They'd rather see a hippo rolling in mud than watch
Margot Fonteyn dance Swan Lake. (What? Margot Fonteyn
is dead? Well, no wonder then.)
I joined a group of eco-tourists recently in the Pilanesberg,
a game reserve an hour or so northwest of Johannesburg.
Being a bit of an eco-freak myself, I joined a four-hour
bush walk at dawn led by a sock-less ranger named Wayne.
Wayne carried a .275 rifle which I knew, if I were
to fire it, would propel me backwards across to about
Parallel 31. But the sight of the gun was a great comfort
to two in our group - one a Hungarian and the other
a Hollander. Both were very nervous.
Because of the presence of lion, rhino and elephant,
only six people at a time can walk with the ranger and
they must at all times stay behind him. Wayne said that
if an elephant charged we should climb trees. From then
on everybody walked so close behind him that every time
he stopped they concertinaed into his back. If he said
anything loudly they all leapt up trees.
I realised on this walk how much time eco-tourists
spend staring at animal droppings. This is what is so
great about turning eco-tourism into a major industry
- one simply needs lots of different kinds of dung and
people will spend good money just for privilege of standing
around looking at it.
Wayne picked up a dry acorn-shaped dropping. "Giraffe!"
he pronounced. Everybody wanted one. Then he pointed
out shiny droppings like little olives - "impala!"
Everybody crouched over the shiny heap. At one point
he motioned us to stop. We were standing on a giant
and ancient heap of rhino dung - a grey heap of what
looked like grass clippings. Odourless and dry it was
soft enough to sleep on. The Hungarian ran his fingers
through it uttering appreciative sounds.
Wayne said white rhino defecate on the same spot each
time. Thus they form middens - enormous heaps of dung.
On this particular heap was a sub-heap consisting of
what looked like a wheelbarrow load of finely chopped
twigs. Indeed that's what it was. "Black rhino!"

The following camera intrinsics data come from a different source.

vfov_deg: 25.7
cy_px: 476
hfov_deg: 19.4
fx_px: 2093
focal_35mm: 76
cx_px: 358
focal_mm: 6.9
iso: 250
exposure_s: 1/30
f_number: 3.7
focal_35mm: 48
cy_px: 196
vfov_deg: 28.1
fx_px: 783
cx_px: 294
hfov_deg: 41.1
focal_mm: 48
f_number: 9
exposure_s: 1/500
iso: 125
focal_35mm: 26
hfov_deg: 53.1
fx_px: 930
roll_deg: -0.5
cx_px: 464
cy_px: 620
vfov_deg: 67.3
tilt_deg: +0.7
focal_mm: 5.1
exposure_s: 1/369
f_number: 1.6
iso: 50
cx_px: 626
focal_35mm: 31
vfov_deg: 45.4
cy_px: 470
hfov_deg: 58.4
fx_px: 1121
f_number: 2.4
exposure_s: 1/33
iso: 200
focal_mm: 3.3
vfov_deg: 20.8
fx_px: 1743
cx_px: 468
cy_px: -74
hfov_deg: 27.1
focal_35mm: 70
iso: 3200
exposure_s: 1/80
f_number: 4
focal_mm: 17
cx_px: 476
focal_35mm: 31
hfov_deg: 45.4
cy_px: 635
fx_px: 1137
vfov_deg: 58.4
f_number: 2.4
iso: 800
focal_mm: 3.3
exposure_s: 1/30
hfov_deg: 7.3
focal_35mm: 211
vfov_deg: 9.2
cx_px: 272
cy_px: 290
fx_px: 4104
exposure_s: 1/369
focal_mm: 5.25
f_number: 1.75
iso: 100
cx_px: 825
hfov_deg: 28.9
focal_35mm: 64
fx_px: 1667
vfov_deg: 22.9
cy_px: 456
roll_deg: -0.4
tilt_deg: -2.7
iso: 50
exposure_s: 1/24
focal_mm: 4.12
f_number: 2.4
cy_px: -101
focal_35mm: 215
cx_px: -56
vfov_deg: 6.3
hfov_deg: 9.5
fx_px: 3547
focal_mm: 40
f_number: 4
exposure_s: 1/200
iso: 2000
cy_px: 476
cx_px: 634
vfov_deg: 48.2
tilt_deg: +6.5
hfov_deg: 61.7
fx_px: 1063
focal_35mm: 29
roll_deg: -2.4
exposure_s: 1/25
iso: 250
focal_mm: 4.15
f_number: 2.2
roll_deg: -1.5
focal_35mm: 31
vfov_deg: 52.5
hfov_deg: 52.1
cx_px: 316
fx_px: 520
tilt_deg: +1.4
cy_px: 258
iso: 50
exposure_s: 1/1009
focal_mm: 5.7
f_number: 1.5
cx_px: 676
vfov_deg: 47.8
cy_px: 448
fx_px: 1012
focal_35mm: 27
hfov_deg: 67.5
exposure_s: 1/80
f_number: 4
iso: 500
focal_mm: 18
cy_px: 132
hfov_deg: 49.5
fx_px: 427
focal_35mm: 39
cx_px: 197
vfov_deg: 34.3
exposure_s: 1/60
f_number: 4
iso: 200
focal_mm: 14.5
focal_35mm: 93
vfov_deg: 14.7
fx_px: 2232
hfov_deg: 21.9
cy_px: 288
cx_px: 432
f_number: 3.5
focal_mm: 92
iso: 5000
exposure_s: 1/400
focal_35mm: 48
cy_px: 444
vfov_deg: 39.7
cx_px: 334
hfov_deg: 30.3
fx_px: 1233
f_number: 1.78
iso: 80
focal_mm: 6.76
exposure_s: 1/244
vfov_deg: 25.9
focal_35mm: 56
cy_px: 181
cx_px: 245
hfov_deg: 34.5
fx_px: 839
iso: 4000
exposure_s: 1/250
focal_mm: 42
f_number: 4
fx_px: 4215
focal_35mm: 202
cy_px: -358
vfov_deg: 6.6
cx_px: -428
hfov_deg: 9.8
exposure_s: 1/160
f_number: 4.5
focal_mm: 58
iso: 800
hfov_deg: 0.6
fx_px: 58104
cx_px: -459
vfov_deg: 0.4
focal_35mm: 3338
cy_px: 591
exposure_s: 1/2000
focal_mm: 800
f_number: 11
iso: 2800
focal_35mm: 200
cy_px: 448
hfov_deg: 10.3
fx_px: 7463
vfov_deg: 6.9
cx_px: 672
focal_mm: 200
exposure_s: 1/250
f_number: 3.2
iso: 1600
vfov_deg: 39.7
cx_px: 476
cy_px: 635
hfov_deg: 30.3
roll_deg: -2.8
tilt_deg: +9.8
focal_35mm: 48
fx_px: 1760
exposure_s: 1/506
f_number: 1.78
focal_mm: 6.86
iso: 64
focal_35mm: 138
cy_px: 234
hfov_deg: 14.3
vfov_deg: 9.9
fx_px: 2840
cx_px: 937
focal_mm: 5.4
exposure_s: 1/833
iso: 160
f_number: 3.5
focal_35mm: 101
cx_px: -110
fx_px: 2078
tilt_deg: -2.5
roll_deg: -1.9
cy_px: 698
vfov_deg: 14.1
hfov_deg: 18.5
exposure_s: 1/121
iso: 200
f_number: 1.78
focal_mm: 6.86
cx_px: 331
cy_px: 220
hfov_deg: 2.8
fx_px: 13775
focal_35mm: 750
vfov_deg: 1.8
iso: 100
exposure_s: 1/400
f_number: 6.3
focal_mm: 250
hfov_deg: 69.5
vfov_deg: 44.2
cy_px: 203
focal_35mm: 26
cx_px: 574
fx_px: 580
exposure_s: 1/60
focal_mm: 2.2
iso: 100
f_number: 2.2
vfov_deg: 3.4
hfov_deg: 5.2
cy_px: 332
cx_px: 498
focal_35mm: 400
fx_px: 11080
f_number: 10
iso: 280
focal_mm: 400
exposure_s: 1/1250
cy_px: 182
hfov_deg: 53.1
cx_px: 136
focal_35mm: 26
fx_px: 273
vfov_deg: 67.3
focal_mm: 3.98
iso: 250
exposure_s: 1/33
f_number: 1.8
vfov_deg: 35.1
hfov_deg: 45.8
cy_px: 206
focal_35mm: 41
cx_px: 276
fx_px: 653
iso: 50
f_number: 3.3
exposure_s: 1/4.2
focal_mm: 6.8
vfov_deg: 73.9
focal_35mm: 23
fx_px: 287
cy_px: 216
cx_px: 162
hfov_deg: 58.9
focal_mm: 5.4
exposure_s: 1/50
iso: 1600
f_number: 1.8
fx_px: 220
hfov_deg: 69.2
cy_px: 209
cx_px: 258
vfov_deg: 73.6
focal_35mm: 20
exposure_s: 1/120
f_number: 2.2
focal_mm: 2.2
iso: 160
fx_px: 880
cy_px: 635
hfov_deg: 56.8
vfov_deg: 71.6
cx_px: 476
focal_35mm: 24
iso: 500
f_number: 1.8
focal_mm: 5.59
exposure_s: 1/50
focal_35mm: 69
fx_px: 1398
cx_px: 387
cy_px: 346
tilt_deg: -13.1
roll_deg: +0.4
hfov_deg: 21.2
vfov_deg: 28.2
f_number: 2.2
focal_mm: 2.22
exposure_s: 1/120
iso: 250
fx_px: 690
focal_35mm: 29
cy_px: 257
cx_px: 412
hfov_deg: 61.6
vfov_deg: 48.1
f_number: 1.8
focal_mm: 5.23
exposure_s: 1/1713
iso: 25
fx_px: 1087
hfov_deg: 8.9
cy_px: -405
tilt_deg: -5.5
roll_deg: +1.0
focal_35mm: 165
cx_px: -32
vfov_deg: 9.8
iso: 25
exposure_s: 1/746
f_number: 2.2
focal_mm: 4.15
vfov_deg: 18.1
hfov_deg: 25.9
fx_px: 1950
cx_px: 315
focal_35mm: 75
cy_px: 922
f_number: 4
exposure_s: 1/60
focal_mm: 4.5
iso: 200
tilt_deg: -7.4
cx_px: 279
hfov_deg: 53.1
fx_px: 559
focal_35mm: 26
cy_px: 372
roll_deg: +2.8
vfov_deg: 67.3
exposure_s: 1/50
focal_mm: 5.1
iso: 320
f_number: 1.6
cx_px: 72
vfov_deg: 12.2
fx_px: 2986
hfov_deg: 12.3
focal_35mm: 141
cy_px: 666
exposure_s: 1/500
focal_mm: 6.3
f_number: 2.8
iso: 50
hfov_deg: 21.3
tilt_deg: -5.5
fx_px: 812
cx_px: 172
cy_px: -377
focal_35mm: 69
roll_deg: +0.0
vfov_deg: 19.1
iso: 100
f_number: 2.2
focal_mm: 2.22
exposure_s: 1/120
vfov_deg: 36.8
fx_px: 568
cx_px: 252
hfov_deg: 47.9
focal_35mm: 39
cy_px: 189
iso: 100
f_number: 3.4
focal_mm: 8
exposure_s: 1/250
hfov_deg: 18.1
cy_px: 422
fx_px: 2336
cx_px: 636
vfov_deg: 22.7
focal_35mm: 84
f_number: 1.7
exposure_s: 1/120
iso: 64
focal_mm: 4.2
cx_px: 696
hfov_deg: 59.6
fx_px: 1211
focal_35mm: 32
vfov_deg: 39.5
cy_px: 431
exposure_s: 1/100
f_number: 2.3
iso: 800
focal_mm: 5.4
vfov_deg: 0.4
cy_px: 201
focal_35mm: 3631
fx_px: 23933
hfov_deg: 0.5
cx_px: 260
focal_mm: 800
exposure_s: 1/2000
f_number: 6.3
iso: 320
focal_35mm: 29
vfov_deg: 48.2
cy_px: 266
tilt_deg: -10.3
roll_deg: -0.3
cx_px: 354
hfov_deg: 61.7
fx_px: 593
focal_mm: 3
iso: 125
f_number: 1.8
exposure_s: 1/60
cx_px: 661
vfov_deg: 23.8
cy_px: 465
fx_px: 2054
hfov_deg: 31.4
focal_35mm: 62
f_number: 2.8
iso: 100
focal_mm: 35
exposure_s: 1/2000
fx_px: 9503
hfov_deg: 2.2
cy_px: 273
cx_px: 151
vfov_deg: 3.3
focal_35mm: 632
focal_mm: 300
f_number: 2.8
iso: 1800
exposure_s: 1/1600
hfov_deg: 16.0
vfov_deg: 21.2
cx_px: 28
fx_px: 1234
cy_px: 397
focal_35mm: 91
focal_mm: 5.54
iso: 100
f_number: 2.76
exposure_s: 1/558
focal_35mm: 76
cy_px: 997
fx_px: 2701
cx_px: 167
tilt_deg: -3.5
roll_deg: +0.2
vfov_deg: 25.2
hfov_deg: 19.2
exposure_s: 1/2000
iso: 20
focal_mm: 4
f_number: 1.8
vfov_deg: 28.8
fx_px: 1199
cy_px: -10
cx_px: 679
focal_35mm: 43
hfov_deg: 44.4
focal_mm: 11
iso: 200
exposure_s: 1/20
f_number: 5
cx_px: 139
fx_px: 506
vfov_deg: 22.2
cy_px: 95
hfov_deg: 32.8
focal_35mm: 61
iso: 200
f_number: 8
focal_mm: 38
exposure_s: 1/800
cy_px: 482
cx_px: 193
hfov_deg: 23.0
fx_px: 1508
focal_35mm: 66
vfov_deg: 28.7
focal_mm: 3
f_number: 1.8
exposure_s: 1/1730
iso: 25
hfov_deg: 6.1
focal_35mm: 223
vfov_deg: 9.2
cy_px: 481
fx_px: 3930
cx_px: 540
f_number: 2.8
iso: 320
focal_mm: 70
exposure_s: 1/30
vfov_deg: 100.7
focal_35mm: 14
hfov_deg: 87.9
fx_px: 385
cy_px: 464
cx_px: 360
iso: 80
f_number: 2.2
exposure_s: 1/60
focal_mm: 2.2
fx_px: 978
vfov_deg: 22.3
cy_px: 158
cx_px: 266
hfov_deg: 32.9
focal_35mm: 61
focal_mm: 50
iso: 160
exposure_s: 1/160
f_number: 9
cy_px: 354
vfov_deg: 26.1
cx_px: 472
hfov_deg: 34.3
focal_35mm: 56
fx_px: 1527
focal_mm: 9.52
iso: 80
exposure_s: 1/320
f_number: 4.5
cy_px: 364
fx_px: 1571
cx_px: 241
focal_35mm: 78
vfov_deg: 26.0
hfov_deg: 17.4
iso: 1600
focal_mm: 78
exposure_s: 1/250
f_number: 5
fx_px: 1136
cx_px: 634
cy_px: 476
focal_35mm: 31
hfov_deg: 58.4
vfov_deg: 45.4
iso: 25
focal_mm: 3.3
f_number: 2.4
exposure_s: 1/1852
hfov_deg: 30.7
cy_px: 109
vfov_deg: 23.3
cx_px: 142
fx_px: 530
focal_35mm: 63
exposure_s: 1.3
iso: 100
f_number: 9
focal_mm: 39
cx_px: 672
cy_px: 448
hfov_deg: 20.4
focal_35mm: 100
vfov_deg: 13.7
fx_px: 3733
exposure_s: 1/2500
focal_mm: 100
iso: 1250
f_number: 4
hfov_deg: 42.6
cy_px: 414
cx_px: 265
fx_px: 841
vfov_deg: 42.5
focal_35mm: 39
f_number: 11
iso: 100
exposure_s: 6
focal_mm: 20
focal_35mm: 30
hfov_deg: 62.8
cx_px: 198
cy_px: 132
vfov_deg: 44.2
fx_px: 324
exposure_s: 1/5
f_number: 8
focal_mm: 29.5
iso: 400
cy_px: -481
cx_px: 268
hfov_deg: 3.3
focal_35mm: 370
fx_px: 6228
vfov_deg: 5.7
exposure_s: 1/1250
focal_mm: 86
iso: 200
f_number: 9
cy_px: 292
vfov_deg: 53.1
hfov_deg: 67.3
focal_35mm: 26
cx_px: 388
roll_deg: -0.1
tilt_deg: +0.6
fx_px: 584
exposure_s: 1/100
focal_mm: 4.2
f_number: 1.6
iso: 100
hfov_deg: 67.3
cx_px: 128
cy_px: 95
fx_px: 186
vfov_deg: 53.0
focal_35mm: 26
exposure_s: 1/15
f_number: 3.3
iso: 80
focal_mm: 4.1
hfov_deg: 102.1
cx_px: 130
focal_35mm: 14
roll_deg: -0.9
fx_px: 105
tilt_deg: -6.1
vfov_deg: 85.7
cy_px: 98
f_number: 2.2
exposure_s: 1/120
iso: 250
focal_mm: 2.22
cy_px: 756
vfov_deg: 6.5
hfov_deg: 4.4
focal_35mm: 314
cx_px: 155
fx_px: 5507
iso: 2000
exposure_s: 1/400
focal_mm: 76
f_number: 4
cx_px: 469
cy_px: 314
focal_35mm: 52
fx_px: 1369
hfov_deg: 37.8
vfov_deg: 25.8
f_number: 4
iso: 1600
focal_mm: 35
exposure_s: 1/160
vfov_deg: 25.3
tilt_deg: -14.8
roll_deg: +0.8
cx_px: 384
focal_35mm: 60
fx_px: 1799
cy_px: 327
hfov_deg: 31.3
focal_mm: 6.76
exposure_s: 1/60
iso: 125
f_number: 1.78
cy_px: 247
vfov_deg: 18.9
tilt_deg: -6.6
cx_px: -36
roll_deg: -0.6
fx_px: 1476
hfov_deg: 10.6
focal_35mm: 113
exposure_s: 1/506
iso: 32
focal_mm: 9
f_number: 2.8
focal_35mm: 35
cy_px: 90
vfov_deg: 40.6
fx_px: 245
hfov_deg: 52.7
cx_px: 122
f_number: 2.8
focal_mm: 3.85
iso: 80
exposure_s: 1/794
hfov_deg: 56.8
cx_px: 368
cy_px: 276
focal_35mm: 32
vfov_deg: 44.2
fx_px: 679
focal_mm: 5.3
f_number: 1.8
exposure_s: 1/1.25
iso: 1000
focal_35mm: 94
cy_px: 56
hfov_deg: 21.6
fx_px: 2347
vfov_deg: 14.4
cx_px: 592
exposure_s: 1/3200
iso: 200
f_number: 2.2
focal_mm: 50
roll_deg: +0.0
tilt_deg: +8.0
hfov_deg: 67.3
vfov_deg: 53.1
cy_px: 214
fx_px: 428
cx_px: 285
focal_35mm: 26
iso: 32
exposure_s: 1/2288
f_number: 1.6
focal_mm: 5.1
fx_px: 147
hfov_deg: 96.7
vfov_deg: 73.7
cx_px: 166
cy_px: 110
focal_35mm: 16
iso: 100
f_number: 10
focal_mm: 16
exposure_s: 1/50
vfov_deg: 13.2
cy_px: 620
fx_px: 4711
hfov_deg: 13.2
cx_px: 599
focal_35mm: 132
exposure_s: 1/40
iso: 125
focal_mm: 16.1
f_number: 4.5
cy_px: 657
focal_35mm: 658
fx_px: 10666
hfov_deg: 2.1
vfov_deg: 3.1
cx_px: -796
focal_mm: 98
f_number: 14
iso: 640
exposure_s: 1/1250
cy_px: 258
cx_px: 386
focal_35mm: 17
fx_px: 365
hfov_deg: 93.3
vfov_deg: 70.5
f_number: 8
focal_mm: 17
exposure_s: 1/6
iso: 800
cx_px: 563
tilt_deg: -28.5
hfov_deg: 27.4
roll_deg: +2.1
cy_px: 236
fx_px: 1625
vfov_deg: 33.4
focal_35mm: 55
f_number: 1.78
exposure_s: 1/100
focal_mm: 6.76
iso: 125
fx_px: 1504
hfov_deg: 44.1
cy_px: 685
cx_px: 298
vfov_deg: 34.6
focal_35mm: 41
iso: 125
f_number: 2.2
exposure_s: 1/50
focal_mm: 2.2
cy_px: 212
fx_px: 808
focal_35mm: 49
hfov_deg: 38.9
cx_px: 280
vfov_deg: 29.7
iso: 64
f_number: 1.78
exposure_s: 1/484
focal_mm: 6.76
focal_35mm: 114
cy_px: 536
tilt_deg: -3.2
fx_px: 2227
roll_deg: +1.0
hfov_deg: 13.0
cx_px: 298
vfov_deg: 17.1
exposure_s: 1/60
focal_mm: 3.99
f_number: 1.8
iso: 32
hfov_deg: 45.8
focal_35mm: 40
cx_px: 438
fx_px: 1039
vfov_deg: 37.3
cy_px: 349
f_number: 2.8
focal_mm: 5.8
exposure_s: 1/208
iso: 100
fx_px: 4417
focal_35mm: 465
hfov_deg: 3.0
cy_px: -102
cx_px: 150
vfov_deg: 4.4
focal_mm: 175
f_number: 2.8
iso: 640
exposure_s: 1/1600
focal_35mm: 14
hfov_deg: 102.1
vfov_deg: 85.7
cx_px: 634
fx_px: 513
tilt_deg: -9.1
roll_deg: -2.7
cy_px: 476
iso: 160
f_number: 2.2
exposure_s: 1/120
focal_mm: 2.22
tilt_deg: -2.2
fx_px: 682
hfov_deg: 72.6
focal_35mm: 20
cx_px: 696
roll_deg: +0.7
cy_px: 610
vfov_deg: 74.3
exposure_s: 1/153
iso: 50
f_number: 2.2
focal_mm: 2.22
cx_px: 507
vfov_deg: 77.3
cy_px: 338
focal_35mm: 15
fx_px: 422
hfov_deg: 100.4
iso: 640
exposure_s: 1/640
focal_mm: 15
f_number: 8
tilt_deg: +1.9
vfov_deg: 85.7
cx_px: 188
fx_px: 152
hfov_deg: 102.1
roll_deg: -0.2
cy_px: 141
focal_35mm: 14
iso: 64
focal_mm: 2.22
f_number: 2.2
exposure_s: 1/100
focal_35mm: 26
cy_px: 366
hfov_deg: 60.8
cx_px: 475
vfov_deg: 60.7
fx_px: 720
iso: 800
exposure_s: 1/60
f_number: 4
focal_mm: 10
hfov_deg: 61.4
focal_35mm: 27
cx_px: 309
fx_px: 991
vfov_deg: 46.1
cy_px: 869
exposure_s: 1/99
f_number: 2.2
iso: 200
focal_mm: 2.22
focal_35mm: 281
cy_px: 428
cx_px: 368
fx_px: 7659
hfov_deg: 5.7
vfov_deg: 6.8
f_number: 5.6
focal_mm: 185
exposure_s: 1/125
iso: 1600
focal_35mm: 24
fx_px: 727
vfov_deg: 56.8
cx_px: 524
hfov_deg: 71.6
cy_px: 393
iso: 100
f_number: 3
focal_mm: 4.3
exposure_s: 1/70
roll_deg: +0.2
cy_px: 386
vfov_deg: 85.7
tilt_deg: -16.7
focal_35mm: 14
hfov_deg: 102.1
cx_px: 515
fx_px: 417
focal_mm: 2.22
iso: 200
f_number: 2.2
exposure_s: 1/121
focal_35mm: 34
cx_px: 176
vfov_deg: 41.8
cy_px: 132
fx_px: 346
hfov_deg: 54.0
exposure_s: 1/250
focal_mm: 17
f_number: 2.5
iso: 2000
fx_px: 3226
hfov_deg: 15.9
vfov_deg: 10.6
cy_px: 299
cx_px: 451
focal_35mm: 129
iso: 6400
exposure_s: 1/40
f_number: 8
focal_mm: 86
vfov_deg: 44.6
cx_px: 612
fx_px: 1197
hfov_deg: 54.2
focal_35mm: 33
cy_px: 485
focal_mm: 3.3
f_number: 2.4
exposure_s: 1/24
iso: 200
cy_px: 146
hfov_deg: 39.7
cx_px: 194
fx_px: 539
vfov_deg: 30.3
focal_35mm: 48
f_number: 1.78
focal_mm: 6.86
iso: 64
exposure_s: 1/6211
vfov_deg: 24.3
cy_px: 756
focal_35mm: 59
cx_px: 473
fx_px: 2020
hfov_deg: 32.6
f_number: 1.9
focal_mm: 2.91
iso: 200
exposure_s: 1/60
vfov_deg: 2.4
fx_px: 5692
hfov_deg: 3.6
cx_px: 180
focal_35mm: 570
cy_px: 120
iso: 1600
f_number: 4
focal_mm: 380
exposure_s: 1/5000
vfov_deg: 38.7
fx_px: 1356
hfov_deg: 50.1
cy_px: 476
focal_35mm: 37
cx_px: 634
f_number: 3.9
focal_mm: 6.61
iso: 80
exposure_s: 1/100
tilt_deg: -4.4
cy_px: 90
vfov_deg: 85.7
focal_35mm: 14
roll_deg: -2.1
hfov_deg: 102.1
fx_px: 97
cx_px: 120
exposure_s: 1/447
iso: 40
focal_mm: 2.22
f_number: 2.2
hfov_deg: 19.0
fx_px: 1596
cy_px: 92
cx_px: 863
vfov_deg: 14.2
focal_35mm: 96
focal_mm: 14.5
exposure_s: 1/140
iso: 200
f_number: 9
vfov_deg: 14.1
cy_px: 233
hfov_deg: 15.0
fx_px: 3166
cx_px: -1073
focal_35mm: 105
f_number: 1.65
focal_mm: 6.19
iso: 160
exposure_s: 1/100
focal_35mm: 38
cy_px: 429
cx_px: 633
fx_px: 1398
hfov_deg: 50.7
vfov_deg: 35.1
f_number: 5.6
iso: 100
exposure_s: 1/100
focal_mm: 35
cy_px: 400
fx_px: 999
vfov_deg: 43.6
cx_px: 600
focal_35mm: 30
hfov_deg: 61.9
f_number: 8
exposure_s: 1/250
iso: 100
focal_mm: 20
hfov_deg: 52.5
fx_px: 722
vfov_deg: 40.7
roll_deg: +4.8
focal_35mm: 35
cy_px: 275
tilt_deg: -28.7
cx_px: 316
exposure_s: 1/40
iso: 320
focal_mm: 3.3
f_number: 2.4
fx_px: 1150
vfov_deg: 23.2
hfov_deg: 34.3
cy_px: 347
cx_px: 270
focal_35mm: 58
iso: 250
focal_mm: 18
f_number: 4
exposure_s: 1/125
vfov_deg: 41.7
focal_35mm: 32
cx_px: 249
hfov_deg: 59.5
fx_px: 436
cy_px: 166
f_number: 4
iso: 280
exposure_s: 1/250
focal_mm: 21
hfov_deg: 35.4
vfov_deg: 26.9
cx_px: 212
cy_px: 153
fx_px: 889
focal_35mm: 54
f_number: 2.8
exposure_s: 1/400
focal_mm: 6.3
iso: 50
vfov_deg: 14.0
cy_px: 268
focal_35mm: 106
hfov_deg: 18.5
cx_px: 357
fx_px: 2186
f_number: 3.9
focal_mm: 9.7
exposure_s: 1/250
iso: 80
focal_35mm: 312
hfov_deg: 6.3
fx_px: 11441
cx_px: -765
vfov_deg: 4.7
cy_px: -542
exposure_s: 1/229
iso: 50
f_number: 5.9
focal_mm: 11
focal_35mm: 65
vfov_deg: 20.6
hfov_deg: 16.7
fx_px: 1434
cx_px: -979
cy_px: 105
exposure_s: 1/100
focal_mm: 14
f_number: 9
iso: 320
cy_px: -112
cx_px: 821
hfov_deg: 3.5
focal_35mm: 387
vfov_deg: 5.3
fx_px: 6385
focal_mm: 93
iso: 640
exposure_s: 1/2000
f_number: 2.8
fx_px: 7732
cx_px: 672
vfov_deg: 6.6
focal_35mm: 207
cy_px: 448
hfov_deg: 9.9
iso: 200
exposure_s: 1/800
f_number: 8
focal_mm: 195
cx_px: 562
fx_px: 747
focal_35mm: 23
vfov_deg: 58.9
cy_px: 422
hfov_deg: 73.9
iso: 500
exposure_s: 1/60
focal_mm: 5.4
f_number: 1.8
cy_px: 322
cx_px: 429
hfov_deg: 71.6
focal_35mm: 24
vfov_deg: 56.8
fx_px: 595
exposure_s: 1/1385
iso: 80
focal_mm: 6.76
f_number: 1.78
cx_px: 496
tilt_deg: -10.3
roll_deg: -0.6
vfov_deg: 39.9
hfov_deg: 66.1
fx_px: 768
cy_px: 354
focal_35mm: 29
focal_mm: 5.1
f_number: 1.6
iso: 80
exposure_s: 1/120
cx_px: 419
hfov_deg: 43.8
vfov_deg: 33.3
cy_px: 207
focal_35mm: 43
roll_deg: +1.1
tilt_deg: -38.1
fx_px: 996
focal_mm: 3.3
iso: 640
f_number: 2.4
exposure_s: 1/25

announced Wayne. "Black rhino browse and have poor
digestive systems - hence the tiny pieces of twigs.
White rhino graze, hence the 'grass clippings'."
He caught a scorpion, pulled the sting off its tail,
and, after offering it around, ate it himself. Eco-tourists
love this sort of thing.
He explained that black rhino normally kick their droppings
around with their back feet before the stuff hits the
ground. The Hollander observed that this must take a
lot of practice. But sometimes, said, Wayne, black rhino
make little piles of manure on top of white rhino middens
just to fool eco-tourists.
It must also confuse dung beetles because one species
of dung beetle specialises in black rhino dung and another
in white rhino dung. The Hollander was surprised this
sort of discrimination still went on.
We came across a football-sized elephant dropping.
Wayne broke it open and stuck his finger in it.
"Still warm, he said."That means it's fresh."
We looked around for trees. The Hollander pointed to
one nearby and said "That's mine!" He was
serious.
Wayne pointed out elephant spoor and said "I
hope it's not the Breeding Herd." (I use capital
letters there because of the way he said "Breeding
Herd". The phrase is guaranteed to send a thrill
through foreigners.) He said there were about 30 cow
elephants with very small calves.
Proceeding very cautiously, walking about 2 cm above
the ground so as to make no sound, we looked fearfully
about us. Suddenly we were riveted by the snapping of
a twig. The Breeding Herd!
For a moment I thought there might be an instant human
midden.
In the event, we sat on a rock and watched the herd
moving across the hillside with their little rubbery
calves totally unalarmed by our presence.
We saw a pair of dung beetles rolling a ball of dung
along. Wayne explained how the beetles lay their eggs
inside the tennis-ball-sized spheres and so their kids
spend virtually their entire youth eating their way
out.
"Not a great start in life," mused the Hollander.
The Hungarian said it sounded a bit like his own upbringing
in Russian-occupied Budapest in the 1950s.